India 3 represents the daily wage earners, informal sector workers, and rural labourers, the forgotten and the marginalised. And they are definitely not the ideal consumers, with almost no income at their disposal on discretionary goods.
The harsh realities of India 3 are only visible when they die in large numbers in stampedes, in a pandemic, or simply of hunger.
This is the 90% informal workforce of India, which lacks any kind of job security, or health benefits. They are the ones currently powering India’s gig economy, without the fair wages, and labour rights. The access of this population to quality education and healthcare still remains a distant dream, leading to intergenerational poverty.
01/03/2025
The word 'freebies' reflects the class privilege of those using the term, including members of the judiciary, industrialists, business executives, journalists or people occupying high positions who deride social welfare schemes even as they themselves receive all kinds of benefits. https://thewire.in/law/justice-br-gavai-freebie-parasites-assault
During a hearing on civil writ petitions pertaining to provision of adequate shelter facilities to homeless persons in urban areas, Supreme Court Justice B.R. Gavai chose to criticise the practice of freebies for harming the national work ethic.
To think that a monthly cash transfer of Rs. 2000-3000 is enough to make the poor lazy defies logic and reason. If labourers are indeed not going to work, this is not because of free rations, they are just not getting decent wages for agricultural work. The latest Economic Survey points to stagnating or decreased rural wages.
The International Labour Organization (ILO) has found that there is a stark lack of decent employment opportunities in India. Cash transfers have been offered because severe unemployment afflicts the capitalist world, including India.

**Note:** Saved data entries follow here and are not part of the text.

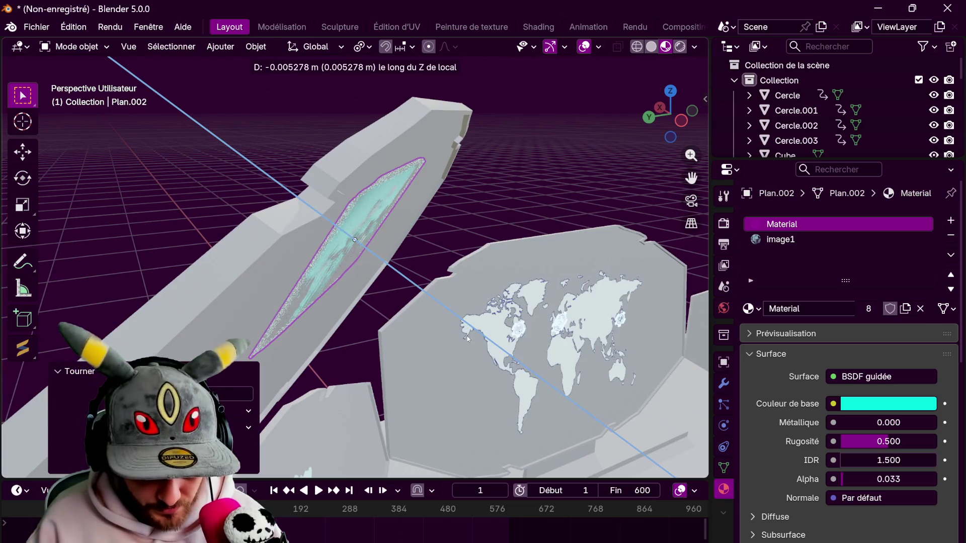
# Push the photo along its local Z and spin it around local Z to match the panel
pyautogui.click(467, 336)
pyautogui.press('shift+KP_7')
pyautogui.scroll(3, 409, 312)
pyautogui.press('r')
pyautogui.press('r')
pyautogui.press('Escape')
pyautogui.press('r')
pyautogui.press('z')
pyautogui.press('z')
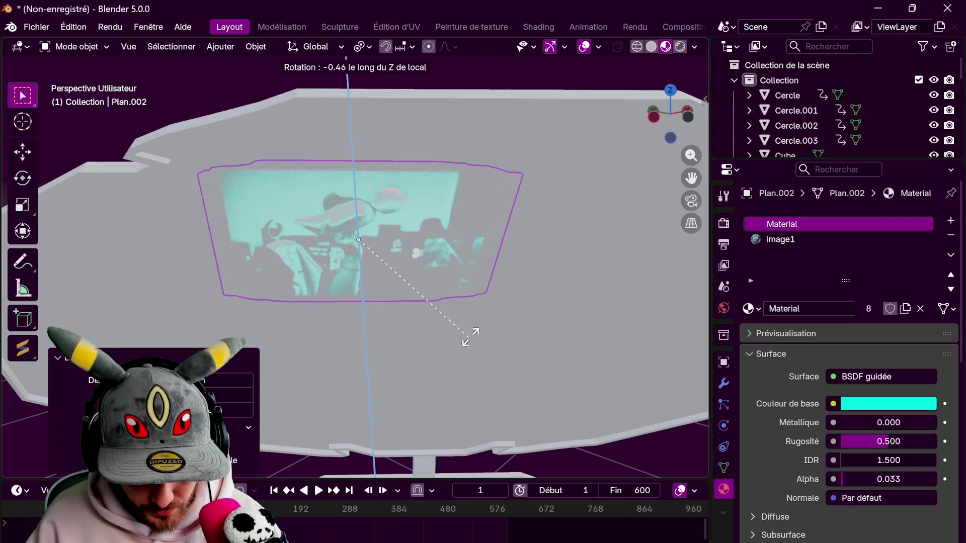
pyautogui.click(501, 252)
# Tilt the photo around its local X axis so it lies flat on the panel
pyautogui.moveTo(497, 280)
pyautogui.mouseDown(button='middle')
pyautogui.moveTo(332, 267)
pyautogui.moveTo(449, 337)
pyautogui.mouseUp(button='middle')
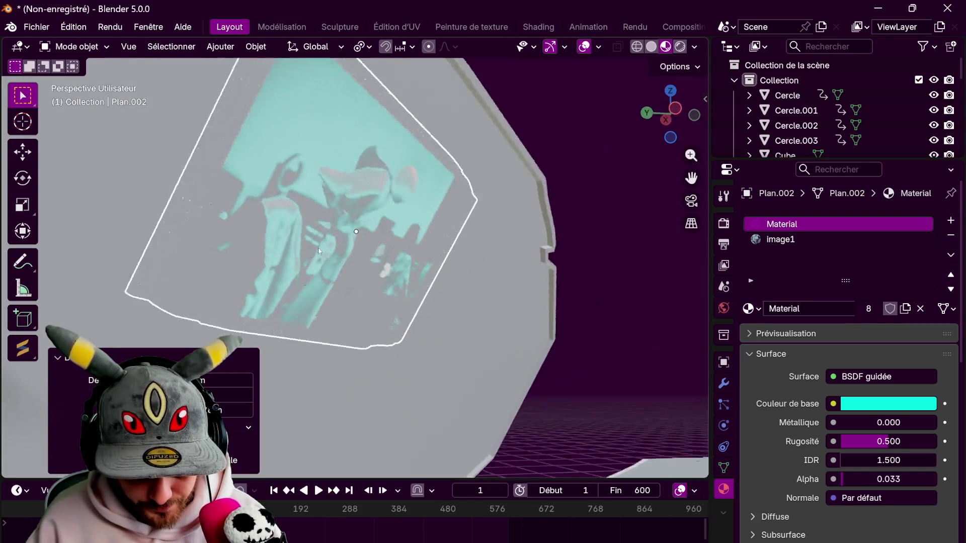
pyautogui.press('r')
pyautogui.press('x')
pyautogui.press('x')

Many of the so-called freebies are a constitutional requirement for social and economic justice in a country that is ranked among the most unequal countries in the world. The World Inequality Database shows that economic inequality in India was higher than the colonial period, and termed it as a Billionaire Raj. India has not even been able to ensure that all its people receive basic food and nutrition, healthcare, housing, educational access, etc. In most other countries, universal access to reasonable quality goods and services that constitute basic needs is seen as the responsibility of the state, these are not viewed as freebies.
The government recently announced a slew of extra retirement benefits for Chief Justices of India and Supreme Court judges (not to be confused with freebies). Similarly, tax cuts given to the corporate sector are not to be confused with freebies. Even as many welfare schemes are seen as wasteful, there is predictable silence over the billions of rupees worth of bad loans, owed to the public sector banks, being written off the banks’ balance sheets.
There can’t be a better example of freebies than the write-offs of non-performing assets (NPAs) of large corporate loans in the last few years paid for by Indian taxpayers.